22. Klara


D'habitude, Klara ne se réveillait jamais spontanément. C'était Oxana qui faisait toujours hurler la sonnerie de son réveil jusqu'à ce qu'elle lui balance son oreiller à la tête pour la faire taire. Cependant, ce matin-là, Klara ouvrit les yeux bien plus tôt que d'habitude. Elle était allongée sur une surface dure et il lui fallut un moment pour se rappeler où elle se trouvait. Sous une tente. Dans un supermarché la nuit. Oh merde, pourquoi les lumières étaient-elles allumées ?

Vivement, elle remit ses chaussures, sa veste, attrapa Lumière et son sac et se glissa hors de la tente. L'endroit était encore désert mais il ne fallait pas qu'elle traîne. Si on la trouvait, elle risquait de finir en prison.
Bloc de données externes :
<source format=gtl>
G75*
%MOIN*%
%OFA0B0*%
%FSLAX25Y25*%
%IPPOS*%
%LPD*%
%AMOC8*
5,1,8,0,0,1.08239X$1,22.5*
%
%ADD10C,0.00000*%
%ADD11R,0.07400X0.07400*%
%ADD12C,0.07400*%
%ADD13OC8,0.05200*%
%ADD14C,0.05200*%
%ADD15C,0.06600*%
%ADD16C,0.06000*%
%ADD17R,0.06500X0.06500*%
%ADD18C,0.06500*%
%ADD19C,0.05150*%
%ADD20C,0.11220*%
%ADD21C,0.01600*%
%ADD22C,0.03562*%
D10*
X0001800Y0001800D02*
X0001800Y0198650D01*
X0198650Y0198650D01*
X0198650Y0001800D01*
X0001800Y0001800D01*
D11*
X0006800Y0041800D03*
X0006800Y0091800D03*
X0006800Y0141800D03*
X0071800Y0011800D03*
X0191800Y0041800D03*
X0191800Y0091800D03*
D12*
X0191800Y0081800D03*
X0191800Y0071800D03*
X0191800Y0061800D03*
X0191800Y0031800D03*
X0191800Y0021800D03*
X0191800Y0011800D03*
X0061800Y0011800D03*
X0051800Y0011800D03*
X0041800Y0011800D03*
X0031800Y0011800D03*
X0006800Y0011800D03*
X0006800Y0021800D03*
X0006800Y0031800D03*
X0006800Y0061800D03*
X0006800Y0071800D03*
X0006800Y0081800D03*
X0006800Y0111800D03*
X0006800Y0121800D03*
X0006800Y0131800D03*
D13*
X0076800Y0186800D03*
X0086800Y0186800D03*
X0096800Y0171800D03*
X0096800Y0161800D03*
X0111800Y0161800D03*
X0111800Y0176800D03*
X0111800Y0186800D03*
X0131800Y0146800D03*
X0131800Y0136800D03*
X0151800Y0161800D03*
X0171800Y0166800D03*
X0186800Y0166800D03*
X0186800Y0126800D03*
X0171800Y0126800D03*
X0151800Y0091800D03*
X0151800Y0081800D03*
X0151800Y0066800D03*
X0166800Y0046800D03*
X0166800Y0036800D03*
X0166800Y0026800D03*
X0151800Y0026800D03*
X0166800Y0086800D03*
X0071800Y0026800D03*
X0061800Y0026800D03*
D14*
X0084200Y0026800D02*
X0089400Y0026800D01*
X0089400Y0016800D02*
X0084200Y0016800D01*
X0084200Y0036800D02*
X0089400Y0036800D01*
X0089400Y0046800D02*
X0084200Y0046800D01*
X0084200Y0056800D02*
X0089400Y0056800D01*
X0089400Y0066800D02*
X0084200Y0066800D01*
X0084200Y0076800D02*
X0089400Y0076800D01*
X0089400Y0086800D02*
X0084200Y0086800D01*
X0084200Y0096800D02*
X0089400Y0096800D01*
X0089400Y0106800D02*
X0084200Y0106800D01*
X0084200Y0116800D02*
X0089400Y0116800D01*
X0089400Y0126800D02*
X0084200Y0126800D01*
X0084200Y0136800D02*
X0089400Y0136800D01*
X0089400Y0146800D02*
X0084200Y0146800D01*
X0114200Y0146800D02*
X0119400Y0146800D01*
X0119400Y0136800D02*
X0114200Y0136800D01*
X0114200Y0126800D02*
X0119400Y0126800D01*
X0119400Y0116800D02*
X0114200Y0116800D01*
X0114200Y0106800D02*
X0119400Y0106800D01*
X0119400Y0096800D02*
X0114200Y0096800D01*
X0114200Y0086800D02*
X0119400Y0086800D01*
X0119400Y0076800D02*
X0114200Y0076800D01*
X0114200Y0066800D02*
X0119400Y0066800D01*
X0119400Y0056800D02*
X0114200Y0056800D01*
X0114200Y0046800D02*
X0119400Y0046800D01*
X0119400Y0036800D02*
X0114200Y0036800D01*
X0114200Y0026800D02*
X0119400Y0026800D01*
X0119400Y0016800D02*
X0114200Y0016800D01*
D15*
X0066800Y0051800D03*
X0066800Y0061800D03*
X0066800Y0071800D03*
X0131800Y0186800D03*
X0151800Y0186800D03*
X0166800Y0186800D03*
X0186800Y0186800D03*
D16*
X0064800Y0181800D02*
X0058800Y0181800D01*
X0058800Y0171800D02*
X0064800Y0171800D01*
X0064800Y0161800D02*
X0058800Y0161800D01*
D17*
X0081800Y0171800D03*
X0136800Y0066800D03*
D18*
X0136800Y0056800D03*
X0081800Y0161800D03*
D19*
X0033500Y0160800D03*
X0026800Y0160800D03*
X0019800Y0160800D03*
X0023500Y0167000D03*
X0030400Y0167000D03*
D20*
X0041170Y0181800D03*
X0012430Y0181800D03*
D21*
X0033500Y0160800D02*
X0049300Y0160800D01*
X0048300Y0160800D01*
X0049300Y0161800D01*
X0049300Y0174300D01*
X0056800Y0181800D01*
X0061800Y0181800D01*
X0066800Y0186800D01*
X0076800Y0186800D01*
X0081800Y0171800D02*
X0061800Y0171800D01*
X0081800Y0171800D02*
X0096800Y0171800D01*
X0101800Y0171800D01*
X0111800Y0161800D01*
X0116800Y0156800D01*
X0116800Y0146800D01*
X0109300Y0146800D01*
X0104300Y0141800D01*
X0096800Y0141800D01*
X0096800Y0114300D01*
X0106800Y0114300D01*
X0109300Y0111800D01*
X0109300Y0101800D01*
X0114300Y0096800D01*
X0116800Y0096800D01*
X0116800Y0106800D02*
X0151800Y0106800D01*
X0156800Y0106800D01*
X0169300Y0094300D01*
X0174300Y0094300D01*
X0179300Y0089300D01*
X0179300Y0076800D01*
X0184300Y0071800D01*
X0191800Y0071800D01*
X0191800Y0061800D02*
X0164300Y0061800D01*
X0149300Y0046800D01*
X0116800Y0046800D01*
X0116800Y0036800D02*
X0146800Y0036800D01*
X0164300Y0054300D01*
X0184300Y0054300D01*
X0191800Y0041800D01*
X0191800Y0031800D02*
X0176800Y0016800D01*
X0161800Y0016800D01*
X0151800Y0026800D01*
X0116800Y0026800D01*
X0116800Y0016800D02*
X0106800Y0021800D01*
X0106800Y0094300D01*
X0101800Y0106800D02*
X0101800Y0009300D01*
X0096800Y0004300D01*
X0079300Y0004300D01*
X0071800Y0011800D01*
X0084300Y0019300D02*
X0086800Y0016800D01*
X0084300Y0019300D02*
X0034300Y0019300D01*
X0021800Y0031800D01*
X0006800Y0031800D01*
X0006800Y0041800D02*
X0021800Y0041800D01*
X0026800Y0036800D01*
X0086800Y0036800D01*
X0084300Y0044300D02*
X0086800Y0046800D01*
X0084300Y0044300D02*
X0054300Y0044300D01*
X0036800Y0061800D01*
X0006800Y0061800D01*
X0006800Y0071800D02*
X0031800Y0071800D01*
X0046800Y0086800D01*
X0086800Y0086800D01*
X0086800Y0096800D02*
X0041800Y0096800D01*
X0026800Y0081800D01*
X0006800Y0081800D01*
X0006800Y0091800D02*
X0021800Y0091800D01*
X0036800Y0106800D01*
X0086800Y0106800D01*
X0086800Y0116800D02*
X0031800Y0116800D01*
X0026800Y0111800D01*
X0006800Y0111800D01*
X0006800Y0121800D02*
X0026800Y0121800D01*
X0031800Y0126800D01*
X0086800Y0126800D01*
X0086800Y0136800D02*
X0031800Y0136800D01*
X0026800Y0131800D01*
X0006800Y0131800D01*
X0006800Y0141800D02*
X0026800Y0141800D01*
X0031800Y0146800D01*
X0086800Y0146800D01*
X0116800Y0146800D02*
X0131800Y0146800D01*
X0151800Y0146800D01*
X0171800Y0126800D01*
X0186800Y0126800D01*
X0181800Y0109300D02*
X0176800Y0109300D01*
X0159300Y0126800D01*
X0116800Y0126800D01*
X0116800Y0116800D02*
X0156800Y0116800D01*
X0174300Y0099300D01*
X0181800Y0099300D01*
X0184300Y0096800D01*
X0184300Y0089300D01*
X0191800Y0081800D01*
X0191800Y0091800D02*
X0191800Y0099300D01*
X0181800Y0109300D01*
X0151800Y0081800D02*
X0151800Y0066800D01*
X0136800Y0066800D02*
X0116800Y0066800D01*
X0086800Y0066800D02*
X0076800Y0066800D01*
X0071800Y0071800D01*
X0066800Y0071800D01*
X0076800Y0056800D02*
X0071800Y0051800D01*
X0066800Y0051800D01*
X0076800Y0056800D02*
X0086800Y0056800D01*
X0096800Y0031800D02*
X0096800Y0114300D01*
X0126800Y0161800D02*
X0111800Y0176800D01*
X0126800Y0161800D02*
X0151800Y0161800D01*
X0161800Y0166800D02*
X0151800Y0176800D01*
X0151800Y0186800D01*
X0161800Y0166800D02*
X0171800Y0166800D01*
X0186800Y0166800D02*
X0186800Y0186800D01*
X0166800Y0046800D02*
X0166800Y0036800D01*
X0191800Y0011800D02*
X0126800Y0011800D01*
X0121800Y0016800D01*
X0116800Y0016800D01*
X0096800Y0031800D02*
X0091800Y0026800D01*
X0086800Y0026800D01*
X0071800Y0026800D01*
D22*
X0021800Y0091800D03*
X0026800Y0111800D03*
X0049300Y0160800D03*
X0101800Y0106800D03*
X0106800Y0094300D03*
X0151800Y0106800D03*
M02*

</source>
Des voix lui indiquèrent que deux personnes se parlaient en marchant dans sa direction. C'était probablement les employés qui remettaient les rayons en ordre avant l'ouverture. Klara se glissa sous un rayon. Elle avait à peine la place de respirer et son dos lui faisait mal à cause de sa nuit passée à même le sol. Soudain, des exclamations retentirent :

- T'as vu ça ?!!

Ils avaient dû trouver sa tente et toutes les miettes de pain par terre. Klara se fit toute petite. Elle se détendit en entendant la voix de l'autre employé :

- Merde, on a des rats !

- Un rat n'aurait pas monté cette tente. Y'a un type ici.
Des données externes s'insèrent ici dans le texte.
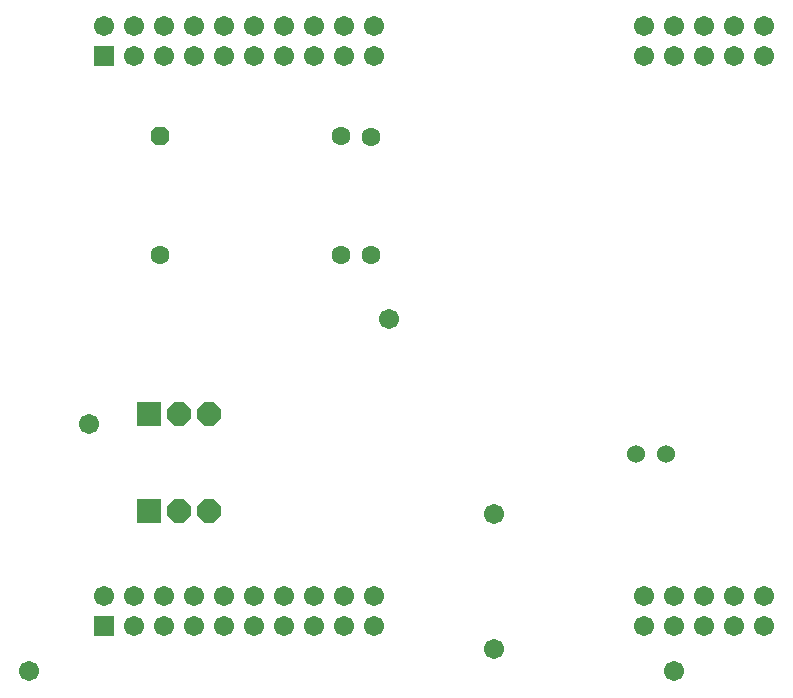
<source format=gbs>
G75*
%MOIN*%
%OFA0B0*%
%FSLAX25Y25*%
%IPPOS*%
%LPD*%
%AMOC8*
5,1,8,0,0,1.08239X$1,22.5*
%
%ADD10C,0.06000*%
%ADD11R,0.07887X0.07887*%
%ADD12OC8,0.07887*%
%ADD13R,0.06737X0.06737*%
%ADD14C,0.06737*%
%ADD15C,0.06312*%
%ADD16OC8,0.06312*%
%ADD17C,0.06706*%
D10*
X0279300Y0121800D03*
X0289300Y0121800D03*
D11*
X0116800Y0135206D03*
X0116800Y0102706D03*
D12*
X0126800Y0102706D03*
X0136800Y0102706D03*
X0136800Y0135206D03*
X0126800Y0135206D03*
D13*
X0101800Y0064300D03*
X0101800Y0254300D03*
D14*
X0111800Y0254300D03*
X0111800Y0264300D03*
X0101800Y0264300D03*
X0121800Y0264300D03*
X0131800Y0264300D03*
X0131800Y0254300D03*
X0121800Y0254300D03*
X0141800Y0254300D03*
X0141800Y0264300D03*
X0151800Y0264300D03*
X0161800Y0264300D03*
X0161800Y0254300D03*
X0151800Y0254300D03*
X0171800Y0254300D03*
X0181800Y0254300D03*
X0181800Y0264300D03*
X0171800Y0264300D03*
X0191800Y0264300D03*
X0191800Y0254300D03*
X0281800Y0254300D03*
X0281800Y0264300D03*
X0291800Y0264300D03*
X0301800Y0264300D03*
X0301800Y0254300D03*
X0291800Y0254300D03*
X0311800Y0254300D03*
X0321800Y0254300D03*
X0321800Y0264300D03*
X0311800Y0264300D03*
X0311800Y0074300D03*
X0321800Y0074300D03*
X0321800Y0064300D03*
X0311800Y0064300D03*
X0301800Y0064300D03*
X0291800Y0064300D03*
X0281800Y0064300D03*
X0281800Y0074300D03*
X0291800Y0074300D03*
X0301800Y0074300D03*
X0191800Y0074300D03*
X0181800Y0074300D03*
X0171800Y0074300D03*
X0161800Y0074300D03*
X0151800Y0074300D03*
X0141800Y0074300D03*
X0131800Y0074300D03*
X0121800Y0074300D03*
X0111800Y0074300D03*
X0101800Y0074300D03*
X0111800Y0064300D03*
X0121800Y0064300D03*
X0131800Y0064300D03*
X0141800Y0064300D03*
X0151800Y0064300D03*
X0161800Y0064300D03*
X0171800Y0064300D03*
X0181800Y0064300D03*
X0191800Y0064300D03*
D15*
X0190658Y0187902D03*
X0180816Y0187902D03*
X0180816Y0227666D03*
X0190658Y0227272D03*
X0120580Y0187902D03*
D16*
X0120580Y0227666D03*
D17*
X0076800Y0049300D03*
X0096800Y0131800D03*
X0196800Y0166800D03*
X0231800Y0101800D03*
X0231800Y0056800D03*
X0291800Y0049300D03*
M02*

</source>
- T'es sûr ? C'est peut-être Laurent qui l'a montée. Tu le connais avec ses idées...

- Non, ça doit être un SDF qui a trouvé le moyen de dormir ici. Il a dû sortir par l'issue de secours pendant la nuit.

- Il est peut-être encore ici ?

- Ouais. Préviens Nathalie, moi je fais le tour pour voir.

Klara retint sa respiration. Elle entendit des pas : quelqu'un contournait le rayon. Elle croisait les doigts pour que cette personne ne regarde pas en bas. D'autres personnes s'approchaient. Une voix de femme, probablement celle de Nathalie, donnait des ordres. Elle voulait que la zone soit bien désinfectée et la tente, isolée. Tout devait être impeccable avant l'arrivée des clients.

Klara décida de s'éloigner le plus possible de la zone à désinfecter. Elle attendit que la voie soit libre, puis se dégagea du rayon et alla se glisser vivement sous le rayon suivant. Et elle se figea. Un énorme rat la regardait.

Il fallut énormément de sang-froid à Klara pour ne pas crier. Elle se recula le plus possible, s'attendant à ce que la bestiole essaie de la mordre. À sa grande surprise, celle-ci ne bougea pas. Klara cligna des yeux et finit par comprendre que ce qu'elle avait pris pour un rat était en fait une peluche toute sale.

Quelle nuit ! Klara prit son mal en patience et attendit, immobile, les doigts crispés sur Clic et sur la lanière de son sac. Au bout de longues minutes, une odeur de produits chimiques vint chatouiller ses narines. Enfin, la voix de Nathalie annonça que c'était bon, qu'on allait pouvoir ouvrir.

Klara espérait qu'il y ait beaucoup de monde pour qu'elle puisse sortir en passant inaperçue. Malheureusement, on était en semaine : les seules personnes à se présenter dès 8h30 étaient à la retraite, sans emploi ou encore étudiant.e.s. Comment sortir sans se faire remarquer ?

Il fallait pourtant qu'elle prenne ce risque. Elle attendit, repéra une dame âgée qui lui tournait le dos, jaillit de sous le rayon et essuya vivement la poussière de ses vêtements. Ensuite, elle lui emboîta le pas. Si quelqu'un l'arrêtait, elle pourrait toujours se faire passer pour sa petite-fille.

Mais personne ne fit mine de l'arrêter. Elle franchit l'espace réservé aux caisses automatiques, s'arrêta en faisant semblant de refaire son lacet et sortit.

Une fois dehors, elle prit une profonde inspiration et partit en courant.